Unless you watched March Madness on a Vizio this year, you probably missed the television manufacturer’s first original program, “3 Pointers,” which the company described as one of “the first examples of an exclusive branded content developed through a partnership and branded integration with an advertiser.” In other words, it was a show that was also an ad.
Hosted by an alumnus of Travel Channel’s “Man vs Food,” the Vizio-produced show featured branding from BET MGM in the bottom right corner of the screen for the duration of each episode in the four-part miniseries. Of course, calling it a miniseries is a bit misleading as the content played out more like a DIY video found on YouTube or Facebook. The show consisted mainly of short form drink and food recipes, the type of snacks and refreshments perfect for March Madness get togethers.

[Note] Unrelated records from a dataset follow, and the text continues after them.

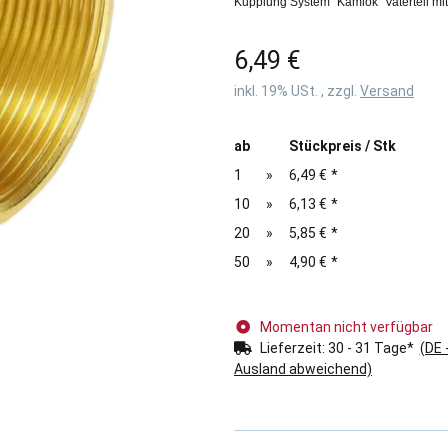
Kupplung System "Kamlok" Vaterteil mi
6,49 €
inkl. 19% USt. , zzgl.
Versand
ab
Stückpreis / Stk
1
»
6,49 €
*
10
»
6,13 €
*
20
»
5,85 €
*
50
»
4,90 €
*
Momentan nicht verfügbar
Lieferzeit:
30 - 31 Tage*
(DE 
Ausland abweichend)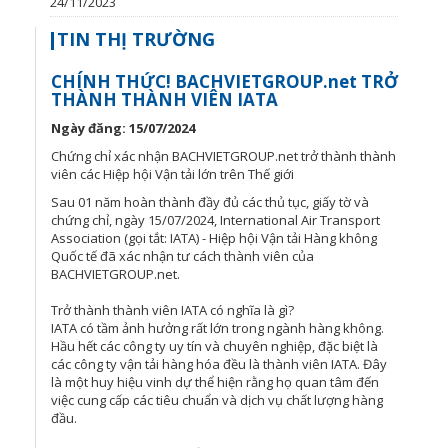
24/11/2023
TIN THỊ TRƯỜNG
CHÍNH THỨC! BACHVIETGROUP.net TRỞ
THÀNH THÀNH VIÊN IATA
Ngày đăng: 15/07/2024
Chứng chỉ xác nhận BACHVIETGROUP.net trở thành thành
viên các Hiệp hội Vận tải lớn trên Thế giới
Sau 01 năm hoàn thành đầy đủ các thủ tục, giấy tờ và
chứng chỉ, ngày 15/07/2024, International Air Transport
Association (gọi tắt: IATA) - Hiệp hội Vận tải Hàng không
Quốc tế đã xác nhận tư cách thành viên của
BACHVIETGROUP.net.
Trở thành thành viên IATA có nghĩa là gì?
IATA có tầm ảnh hưởng rất lớn trong ngành hàng không.
Hầu hết các công ty uy tín và chuyên nghiệp, đặc biệt là
các công ty vận tải hàng hóa đều là thành viên IATA. Đây
là một huy hiệu vinh dự thể hiện rằng họ quan tâm đến
việc cung cấp các tiêu chuẩn và dịch vụ chất lượng hàng
đầu.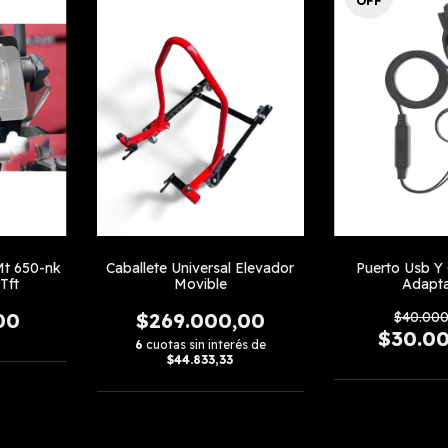
OFF
Mt 650-nk
Caballete Universal Elevador
Puerto Usb Y 
Tft
Movible
Adapt
00
$269.000,00
$40.00
$30.0
6
cuotas sin interés de
$44.833,33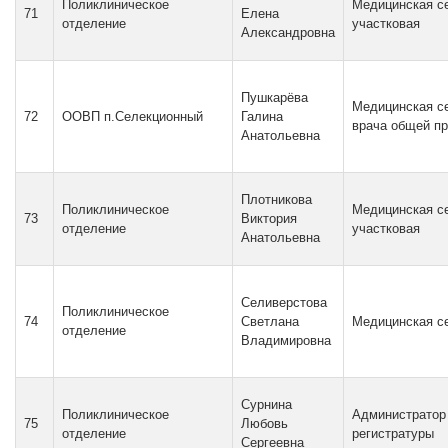
Поликлиническое
Медицинская с
71
Елена
отделение
участковая
Александровна
Пушкарёва
Медицинская с
72
ООВП п.Селекционный
Галина
врача общей пр
Анатольевна
Плотникова
Поликлиническое
Медицинская с
73
Виктория
отделение
участковая
Анатольевна
Селиверстова
Поликлиническое
74
Светлана
Медицинская с
отделение
Владимировна
Сурнина
Поликлиническое
Администратор
75
Любовь
отделение
регистратуры
Сергеевна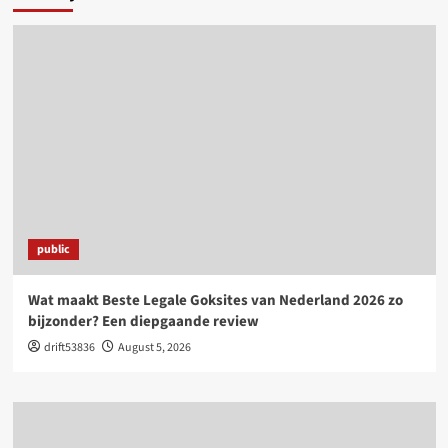
public
Wat maakt Beste Legale Goksites van Nederland 2026 zo
bijzonder? Een diepgaande review
drift53836
August 5, 2026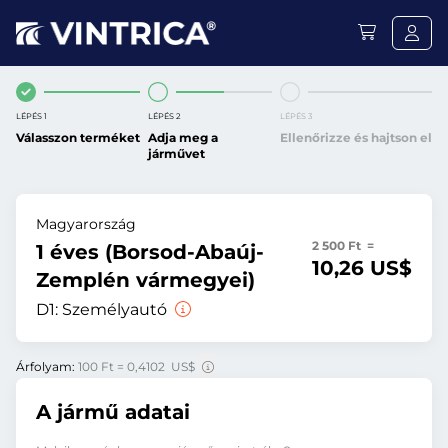
LÉPÉS 1
LÉPÉS 2
LÉPÉS 3
Válasszon terméket
Adja meg a
Ellenőrizze és hajtson el
járművet
Magyarország
2 500 Ft =
1 éves (Borsod-Abaúj-
10,26 US$
Zemplén vármegyei)
D1:
Személyautó
Árfolyam:
100 Ft = 0,4102 US$
A jármű adatai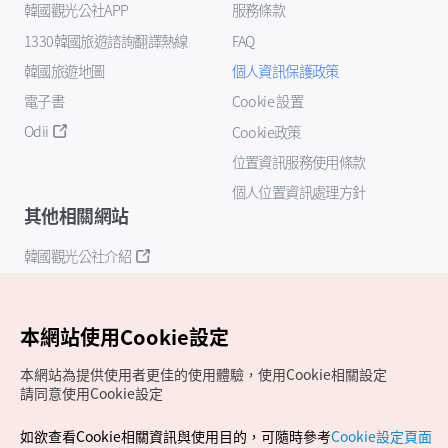
韓國觀光公社APP
服務條款
1330韓國旅遊諮詢翻譯熱線
FAQ
韓國旅遊地圖
個人資訊保護政策
電子書
Cookie 設置
Odii
Cookie政策
位置資訊服務使用條款
個人位置資訊處理方針
其他相關網站
韓國觀光公社介紹
K-Mice
本網站使用Cookie設定
本網站為提供使用者更佳的使用體驗，使用Cookie相關設定
請同意使用Cookie設定
如欲查看Cookie相關資訊與使用目的，可隨時參考
Cookie設定頁面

Vizio wasn’t the only one experimenting with new ad formats. On April Fool’s Day, Peacock released a comedic “commercial” for a new reality TV series in which several contestants share a house as they attempt to “find love,” the catch is none of them speak the same language, hence the reveal of the advertisement partner: Duolingo. The commercial may just be a parody of popular reality shows like “The Bachelor” or “Love Island,” but the advertisement is real, and it is just further proof of streaming providers pushing the boundaries of advertising with new techniques and tricks. Providers like Paramount+ and Discovery+ have already infused pause ads into shows on their platforms. These ads, which only appear if a user pauses a show, typically feature static QR codes or banners promoting other original shows on the platform. The inclusion of QR codes can also be seen in interactive ads, which typically play like a normal ad during a break, but they feature links or buttons users can click. Next? Streaming providers are experimenting and taking risks. The initial investment of a simple pause ad is probably not very high, and success metrics hinge simply on the number of clicks a particular link generates. However, Vizio and Peacock’s “reality shows” have a surprisingly high production quality. It will be interesting to see if Vizio continues its short-
form lifestyle original programming, maybe later this year during football season depending on how well execs think the “3 Pointers” campaign has done for them this month.